The Dead Don’t Die

13/07/19

Jim Jarmusch’s mumblecore zombie movie, The Dead Don’t Die (or Dawn of the Deadpan, as I like to think of it) is typically understated, the somnolent residents of Centreville downplaying the impending apocalypse even as it overwhelms them.

Bill Murray is the small town’s chief cop, Cliff Robertson, cheerfully supported by officers Ronnie and Mindy (Adam Driver and Chloë Sevigny respectively). They’re an easy-going trio without much to tax them, apart from occasionally rebuking Hermit Bob (Tom Waits) for stealing Farmer Miller (Steve Buscemi)’s hens.

True, strange things are certainly afoot: fracking has caused the earth to tilt on its access, blurring the lines between day and night; phones don’t work and TVs stutter; pets are missing all over town. But no one pays these things much heed – they shake their heads and carry on, with no real concern for where it might all lead…

The metaphor is hardly subtle. We’re all sleepwalking towards our own destruction, tutting and frowning about climate change and the rise of the far right. Jarmusch’s version of middle America (and, by extension, most of the western world) is not far from reality.

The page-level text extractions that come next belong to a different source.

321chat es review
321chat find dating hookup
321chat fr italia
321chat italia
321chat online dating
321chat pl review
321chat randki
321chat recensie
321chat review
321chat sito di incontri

The zombies here (including, marvellously, Iggy Pop) are never really frightening. They’re not too dissimilar from the townsfolk they want to eat: shuffling in pursuit of banal and transient aims. “Wifi!” they moan, “Sweets! Chardonnay! Coffee!” They want what we want, and they move among us – and we won’t know until too late just how dangerous they (we) are. Sure, they’re bloody and hungry and the images are visceral, but it’s all very low-key and unremarked upon. The townsfolk never think to band together, to coordinate a response against their own demise. (Like I said, it’s not subtle.)

Having read several lacklustre reviews, I wasn’t expecting much from this. But I find myself really enjoying it – even the inconsistent post-modernism – largely because of its lugubrious tone. Sure, there are issues: Zelda Winston (Tilda Swinton)’s story arc certainly jumps the shark (although Swinton is the luminous enigma you’d expect her to be) and the strand concerning three sweet inmates at the local juvenile detention centre leaves them, well… stranded. But it’s beautifully acted throughout, and – I think – a great addition to the zombie pantheon.